From 68a6e4637903dba279c60daae5cff24e191ff9b4 Mon Sep 17 00:00:00 2001
From: Edward Yang <ezyang@fb.com>
Date: Wed, 6 Jan 2021 08:39:11 -0800
Subject: [PATCH 20/20] Push anonymous namespace into codegen, not template
 (#49498)

Summary:
Pull Request resolved: https://github.com/pytorch/pytorch/pull/49498

In the near future, I want to code generate some functions that are
visible externally to this compilation unit.  I cannot easily do this
if all the codegen code is wrapped in a global anonymous namespace,
so push the namespace in.

Registration has to stay in an anonymous namespace to avoid name conflicts.
This could also have been solved by making the wrapper functions have
more unique names but I didn't do this in the end.

Signed-off-by: Edward Z. Yang <ezyang@fb.com>

Test Plan: Imported from OSS

Reviewed By: albanD, smessmer

Differential Revision: D25616104

Pulled By: ezyang

fbshipit-source-id: 323c0dda05a081502aab702f359a08dfac8c41a4
---
 aten/src/ATen/templates/RegisterDispatchKey.cpp | 7 +++++--
 tools/codegen/gen.py                            | 8 ++++++++
 2 files changed, 13 insertions(+), 2 deletions(-)
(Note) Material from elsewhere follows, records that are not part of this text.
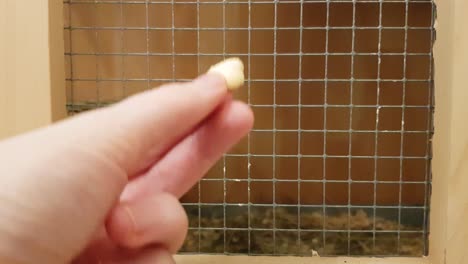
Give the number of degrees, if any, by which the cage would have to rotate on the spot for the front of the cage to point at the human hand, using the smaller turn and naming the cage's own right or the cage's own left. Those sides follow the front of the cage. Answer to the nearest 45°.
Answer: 0° — it already faces them

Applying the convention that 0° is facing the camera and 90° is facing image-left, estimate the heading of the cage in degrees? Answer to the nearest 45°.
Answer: approximately 0°
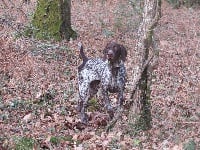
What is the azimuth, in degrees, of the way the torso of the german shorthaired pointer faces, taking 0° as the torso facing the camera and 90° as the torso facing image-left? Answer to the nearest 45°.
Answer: approximately 315°

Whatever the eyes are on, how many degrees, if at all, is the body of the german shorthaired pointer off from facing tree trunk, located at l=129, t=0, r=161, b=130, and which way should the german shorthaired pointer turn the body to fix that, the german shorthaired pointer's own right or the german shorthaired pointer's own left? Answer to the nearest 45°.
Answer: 0° — it already faces it
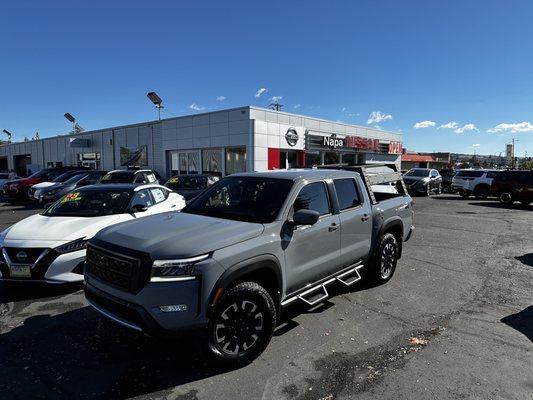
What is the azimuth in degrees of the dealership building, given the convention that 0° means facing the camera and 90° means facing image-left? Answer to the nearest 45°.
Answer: approximately 315°

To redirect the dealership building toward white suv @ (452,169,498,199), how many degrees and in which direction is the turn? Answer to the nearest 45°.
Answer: approximately 45° to its left

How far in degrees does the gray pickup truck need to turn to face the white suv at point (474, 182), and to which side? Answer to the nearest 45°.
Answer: approximately 180°

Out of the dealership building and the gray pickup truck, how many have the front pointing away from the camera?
0

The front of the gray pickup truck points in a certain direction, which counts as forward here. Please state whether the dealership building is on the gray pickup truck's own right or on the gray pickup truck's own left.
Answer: on the gray pickup truck's own right

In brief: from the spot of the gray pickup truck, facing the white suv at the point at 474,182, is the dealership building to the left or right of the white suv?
left

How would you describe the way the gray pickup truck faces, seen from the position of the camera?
facing the viewer and to the left of the viewer

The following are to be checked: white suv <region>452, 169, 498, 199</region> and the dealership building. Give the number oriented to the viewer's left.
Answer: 0
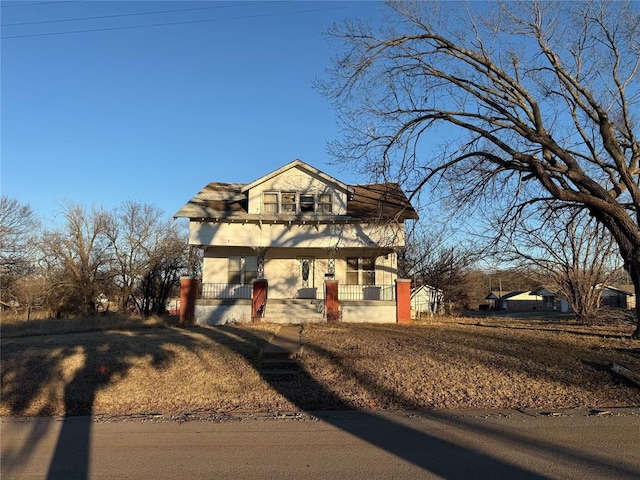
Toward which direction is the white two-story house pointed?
toward the camera

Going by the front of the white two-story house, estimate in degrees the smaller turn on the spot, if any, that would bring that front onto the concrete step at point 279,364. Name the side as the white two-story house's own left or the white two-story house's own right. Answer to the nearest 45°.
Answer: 0° — it already faces it

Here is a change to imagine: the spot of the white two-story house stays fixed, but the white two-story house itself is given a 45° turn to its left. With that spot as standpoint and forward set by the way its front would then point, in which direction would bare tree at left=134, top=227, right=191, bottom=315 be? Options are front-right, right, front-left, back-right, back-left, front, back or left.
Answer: back
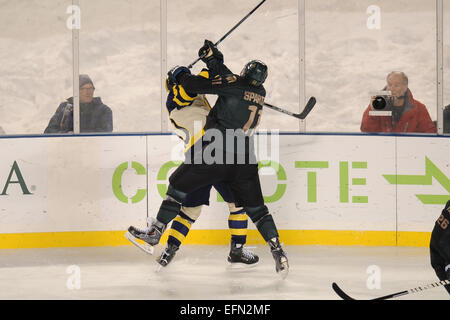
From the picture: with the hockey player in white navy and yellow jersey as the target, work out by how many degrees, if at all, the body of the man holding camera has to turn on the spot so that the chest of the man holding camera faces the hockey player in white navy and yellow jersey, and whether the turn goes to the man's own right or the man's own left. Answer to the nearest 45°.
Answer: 0° — they already face them

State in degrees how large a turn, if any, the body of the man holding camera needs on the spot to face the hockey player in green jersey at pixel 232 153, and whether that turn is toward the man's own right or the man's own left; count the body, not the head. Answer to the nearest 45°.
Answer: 0° — they already face them

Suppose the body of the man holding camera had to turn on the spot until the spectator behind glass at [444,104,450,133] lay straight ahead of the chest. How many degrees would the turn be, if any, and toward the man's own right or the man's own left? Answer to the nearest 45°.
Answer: approximately 135° to the man's own left

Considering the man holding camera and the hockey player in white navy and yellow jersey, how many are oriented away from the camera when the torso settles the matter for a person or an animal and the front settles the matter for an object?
0

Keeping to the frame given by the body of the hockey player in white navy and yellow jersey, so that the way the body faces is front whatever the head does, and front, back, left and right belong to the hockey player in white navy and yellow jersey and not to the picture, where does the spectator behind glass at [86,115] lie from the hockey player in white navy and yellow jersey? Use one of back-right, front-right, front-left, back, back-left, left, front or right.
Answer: back

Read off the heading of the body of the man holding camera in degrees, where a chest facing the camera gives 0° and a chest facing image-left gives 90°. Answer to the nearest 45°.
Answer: approximately 45°

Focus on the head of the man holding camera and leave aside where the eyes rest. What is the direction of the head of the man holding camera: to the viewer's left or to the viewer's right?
to the viewer's left
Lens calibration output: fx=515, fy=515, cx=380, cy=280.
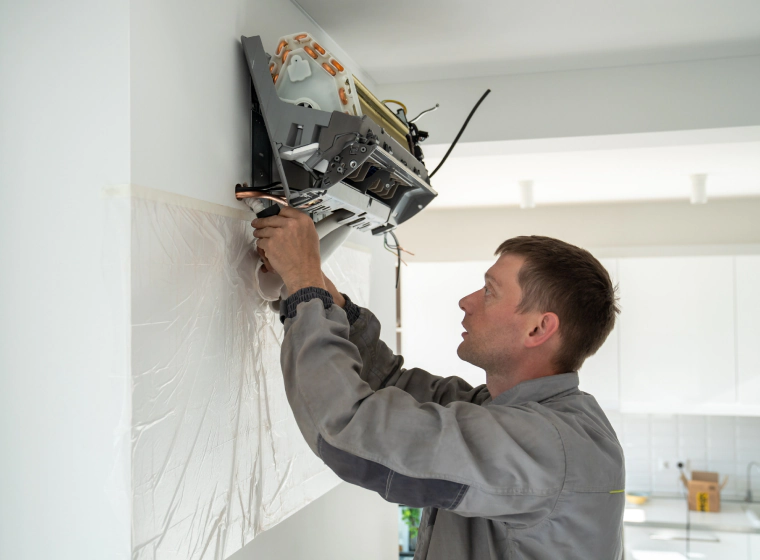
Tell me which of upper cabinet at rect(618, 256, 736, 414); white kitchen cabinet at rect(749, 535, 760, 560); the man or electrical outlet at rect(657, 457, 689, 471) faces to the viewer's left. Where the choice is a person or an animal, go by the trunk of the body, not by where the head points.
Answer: the man

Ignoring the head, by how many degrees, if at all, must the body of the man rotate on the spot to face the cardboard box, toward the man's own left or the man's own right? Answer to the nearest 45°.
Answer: approximately 135° to the man's own right

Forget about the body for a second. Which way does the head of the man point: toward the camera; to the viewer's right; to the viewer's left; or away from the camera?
to the viewer's left

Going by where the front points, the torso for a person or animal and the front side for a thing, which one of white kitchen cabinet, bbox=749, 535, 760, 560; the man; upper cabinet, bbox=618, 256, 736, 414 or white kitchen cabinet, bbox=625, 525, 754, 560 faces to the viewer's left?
the man

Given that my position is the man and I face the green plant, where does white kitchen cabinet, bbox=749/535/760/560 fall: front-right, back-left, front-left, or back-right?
front-right

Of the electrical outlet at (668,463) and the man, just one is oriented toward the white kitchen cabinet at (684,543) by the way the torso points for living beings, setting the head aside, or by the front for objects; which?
the electrical outlet

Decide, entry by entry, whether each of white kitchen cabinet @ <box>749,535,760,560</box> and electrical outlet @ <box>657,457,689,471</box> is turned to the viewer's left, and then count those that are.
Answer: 0

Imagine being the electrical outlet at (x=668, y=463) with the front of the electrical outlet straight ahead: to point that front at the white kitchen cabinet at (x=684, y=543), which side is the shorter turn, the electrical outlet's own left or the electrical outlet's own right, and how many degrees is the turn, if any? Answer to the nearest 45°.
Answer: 0° — it already faces it

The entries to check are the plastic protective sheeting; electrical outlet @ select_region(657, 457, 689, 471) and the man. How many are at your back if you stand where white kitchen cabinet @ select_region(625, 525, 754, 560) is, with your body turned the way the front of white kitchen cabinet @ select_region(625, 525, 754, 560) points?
1

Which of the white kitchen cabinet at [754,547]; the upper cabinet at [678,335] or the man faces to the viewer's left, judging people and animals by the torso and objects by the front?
the man

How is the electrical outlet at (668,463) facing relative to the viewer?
toward the camera

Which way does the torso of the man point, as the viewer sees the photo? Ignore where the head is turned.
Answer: to the viewer's left

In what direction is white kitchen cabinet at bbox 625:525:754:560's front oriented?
toward the camera

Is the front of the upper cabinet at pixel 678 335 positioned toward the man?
yes
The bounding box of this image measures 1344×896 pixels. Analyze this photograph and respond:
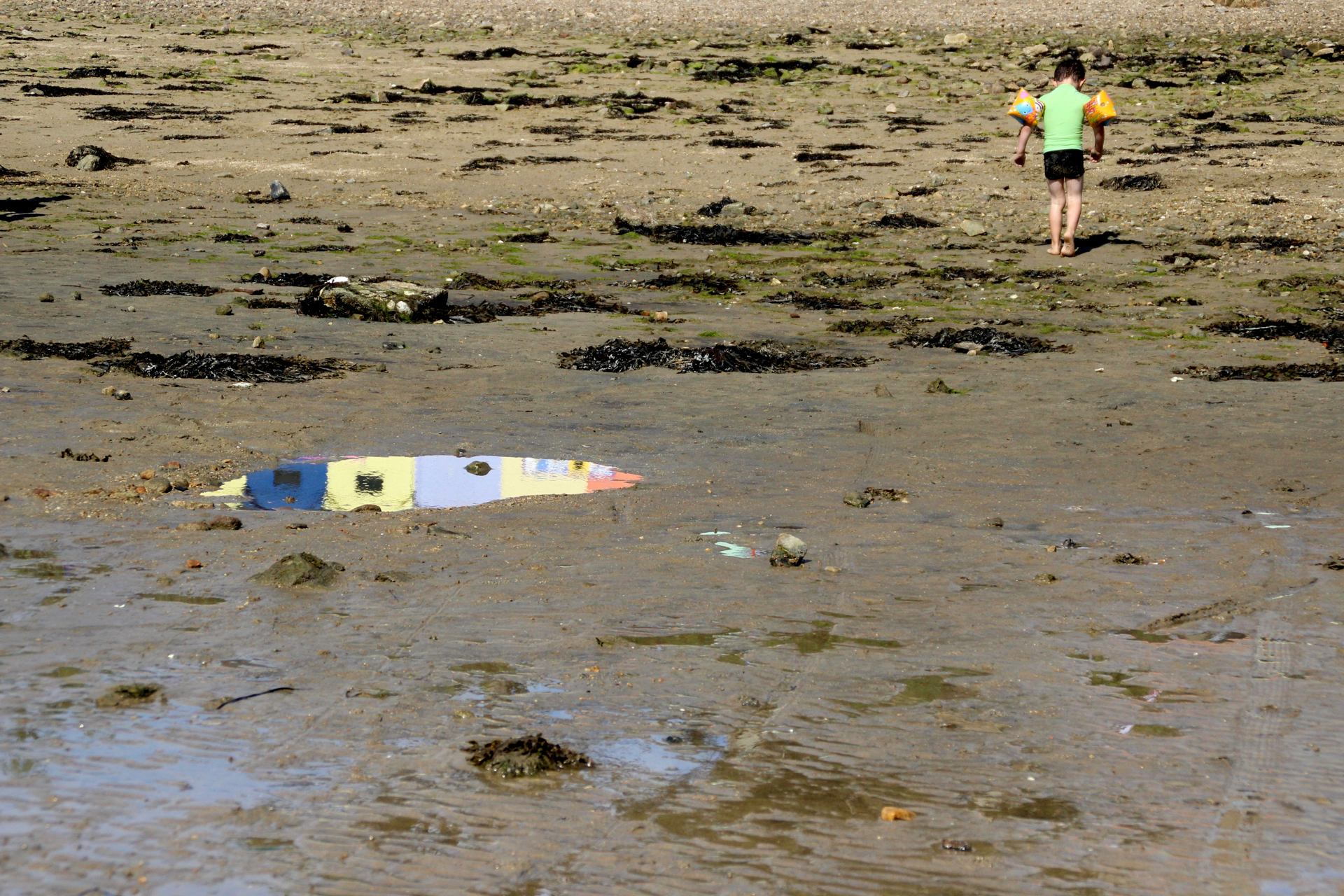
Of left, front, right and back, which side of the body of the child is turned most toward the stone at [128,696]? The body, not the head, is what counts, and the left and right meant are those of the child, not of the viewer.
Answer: back

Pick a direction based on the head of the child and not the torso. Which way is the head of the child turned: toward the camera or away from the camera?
away from the camera

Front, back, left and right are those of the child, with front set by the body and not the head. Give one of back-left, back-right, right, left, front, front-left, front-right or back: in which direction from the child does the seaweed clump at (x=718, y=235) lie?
left

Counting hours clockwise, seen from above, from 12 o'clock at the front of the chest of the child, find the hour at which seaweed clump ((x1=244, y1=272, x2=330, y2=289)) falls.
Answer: The seaweed clump is roughly at 8 o'clock from the child.

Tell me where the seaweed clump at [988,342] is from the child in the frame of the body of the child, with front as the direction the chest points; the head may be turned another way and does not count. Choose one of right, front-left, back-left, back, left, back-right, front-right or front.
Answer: back

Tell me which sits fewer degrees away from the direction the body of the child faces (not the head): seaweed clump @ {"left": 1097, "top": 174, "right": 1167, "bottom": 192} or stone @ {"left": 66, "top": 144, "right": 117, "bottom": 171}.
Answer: the seaweed clump

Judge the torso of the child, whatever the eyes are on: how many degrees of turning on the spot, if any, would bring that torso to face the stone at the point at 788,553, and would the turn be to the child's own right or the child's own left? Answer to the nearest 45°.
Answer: approximately 180°

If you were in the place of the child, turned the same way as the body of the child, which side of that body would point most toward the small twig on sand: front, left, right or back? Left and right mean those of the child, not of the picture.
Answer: back

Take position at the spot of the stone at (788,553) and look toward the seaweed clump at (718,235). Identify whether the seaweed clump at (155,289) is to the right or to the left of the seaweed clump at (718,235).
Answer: left

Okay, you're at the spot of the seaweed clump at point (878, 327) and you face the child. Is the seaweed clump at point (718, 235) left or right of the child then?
left

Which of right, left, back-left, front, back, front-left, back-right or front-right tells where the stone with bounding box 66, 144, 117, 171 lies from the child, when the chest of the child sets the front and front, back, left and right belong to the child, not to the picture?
left

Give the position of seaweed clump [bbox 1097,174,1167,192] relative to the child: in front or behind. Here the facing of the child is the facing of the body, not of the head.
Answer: in front

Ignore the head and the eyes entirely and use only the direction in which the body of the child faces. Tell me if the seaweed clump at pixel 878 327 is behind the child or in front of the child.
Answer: behind

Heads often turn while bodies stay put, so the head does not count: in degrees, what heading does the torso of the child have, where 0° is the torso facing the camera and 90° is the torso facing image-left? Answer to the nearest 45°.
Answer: approximately 180°

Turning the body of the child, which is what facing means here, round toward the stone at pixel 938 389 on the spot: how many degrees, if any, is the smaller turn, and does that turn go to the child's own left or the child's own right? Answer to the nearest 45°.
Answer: approximately 180°

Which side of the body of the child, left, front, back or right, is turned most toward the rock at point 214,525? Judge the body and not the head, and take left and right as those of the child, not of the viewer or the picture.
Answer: back

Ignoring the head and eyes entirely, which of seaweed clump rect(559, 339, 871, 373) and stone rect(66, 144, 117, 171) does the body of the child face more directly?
the stone
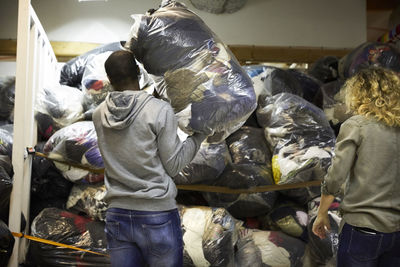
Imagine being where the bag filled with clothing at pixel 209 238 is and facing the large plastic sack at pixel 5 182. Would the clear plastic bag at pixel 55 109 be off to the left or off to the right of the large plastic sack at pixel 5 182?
right

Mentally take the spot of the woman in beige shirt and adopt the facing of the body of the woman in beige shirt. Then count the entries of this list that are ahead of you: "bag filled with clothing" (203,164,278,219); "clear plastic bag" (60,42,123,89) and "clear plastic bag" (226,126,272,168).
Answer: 3

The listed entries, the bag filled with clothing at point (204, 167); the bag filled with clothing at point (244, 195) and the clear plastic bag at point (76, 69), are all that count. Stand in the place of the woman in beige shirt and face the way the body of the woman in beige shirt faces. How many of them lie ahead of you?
3

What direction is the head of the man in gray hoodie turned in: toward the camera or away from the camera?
away from the camera

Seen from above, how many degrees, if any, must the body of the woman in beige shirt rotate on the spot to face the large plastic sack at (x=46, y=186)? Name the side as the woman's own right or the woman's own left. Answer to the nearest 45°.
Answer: approximately 45° to the woman's own left

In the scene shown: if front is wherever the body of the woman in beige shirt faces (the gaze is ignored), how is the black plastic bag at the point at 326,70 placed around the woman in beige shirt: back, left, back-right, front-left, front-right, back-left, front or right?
front-right

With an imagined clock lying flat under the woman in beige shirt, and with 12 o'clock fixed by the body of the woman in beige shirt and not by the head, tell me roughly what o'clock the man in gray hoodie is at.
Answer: The man in gray hoodie is roughly at 10 o'clock from the woman in beige shirt.

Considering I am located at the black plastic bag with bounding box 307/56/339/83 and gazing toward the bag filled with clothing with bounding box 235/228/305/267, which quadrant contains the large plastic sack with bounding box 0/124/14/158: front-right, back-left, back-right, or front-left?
front-right

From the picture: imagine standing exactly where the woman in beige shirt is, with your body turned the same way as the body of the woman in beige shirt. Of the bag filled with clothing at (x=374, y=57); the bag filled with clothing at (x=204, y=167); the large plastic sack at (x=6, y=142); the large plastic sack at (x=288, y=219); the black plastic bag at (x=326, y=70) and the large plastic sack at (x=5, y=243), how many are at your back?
0

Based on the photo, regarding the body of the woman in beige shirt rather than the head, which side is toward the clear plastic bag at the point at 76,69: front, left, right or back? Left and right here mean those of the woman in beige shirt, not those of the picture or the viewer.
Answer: front

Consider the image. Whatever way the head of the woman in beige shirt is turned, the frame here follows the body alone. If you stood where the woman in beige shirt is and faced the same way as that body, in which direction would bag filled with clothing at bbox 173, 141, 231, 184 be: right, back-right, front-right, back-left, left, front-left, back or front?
front

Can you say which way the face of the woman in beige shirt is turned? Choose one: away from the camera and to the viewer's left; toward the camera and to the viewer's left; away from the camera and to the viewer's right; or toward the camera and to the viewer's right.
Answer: away from the camera and to the viewer's left

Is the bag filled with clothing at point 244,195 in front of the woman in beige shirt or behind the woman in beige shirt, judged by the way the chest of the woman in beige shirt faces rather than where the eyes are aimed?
in front

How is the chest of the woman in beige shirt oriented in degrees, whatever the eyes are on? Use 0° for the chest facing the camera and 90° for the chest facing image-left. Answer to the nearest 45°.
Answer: approximately 135°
diff --git a/aten/src/ATen/templates/RegisterDispatchKey.cpp b/aten/src/ATen/templates/RegisterDispatchKey.cpp
index e923f6d73bd0..ed4359c6883e 100644
--- a/aten/src/ATen/templates/RegisterDispatchKey.cpp
+++ b/aten/src/ATen/templates/RegisterDispatchKey.cpp
@@ -37,10 +37,13 @@
 
 namespace at {
 
-namespace {
-
 ${dispatch_definitions}
 
+// NB: TORCH_LIBRARY_IMPL must be in an anonymous namespace to avoid
+// ambiguity with conflicting identifiers that may have been defined in
+// at namespace already.
+namespace {
+
 TORCH_LIBRARY_IMPL(aten, ${DispatchKey}, m) {
   ${dispatch_registrations}
 }
diff --git a/tools/codegen/gen.py b/tools/codegen/gen.py
index 8f521e6651bc..4768670b6f26 100644
--- a/tools/codegen/gen.py
+++ b/tools/codegen/gen.py
@@ -435,6 +435,8 @@ def gen_one(f: NativeFunction) -> Optional[str]:
                 # For an overview of what this template code looks like, see
                 # https://github.com/pytorch/rfcs/pull/9
                 return f"""\
+namespace {{
+
 {self.gen_structured_class(
     f, k,
     class_name=class_name,
@@ -448,6 +450,8 @@ def gen_one(f: NativeFunction) -> Optional[str]:
     {impl_call}
     return {ret_expr};
 }}
+
+}} // anonymous namespace
 """
 
             elif self.target is Target.REGISTRATION:
@@ -540,9 +544,13 @@ def gen_unstructured(self, f: NativeFunction) -> Optional[str]:
 """
 
             return f"""\
+namespace {{
+
 {returns_type} {name}({args_str}) {{
 {cuda_guard}{return_kw}{impl_name}({args_exprs_str});
 }}
+
+}} // anonymous namespace
 """
 
         elif self.target is Target.REGISTRATION: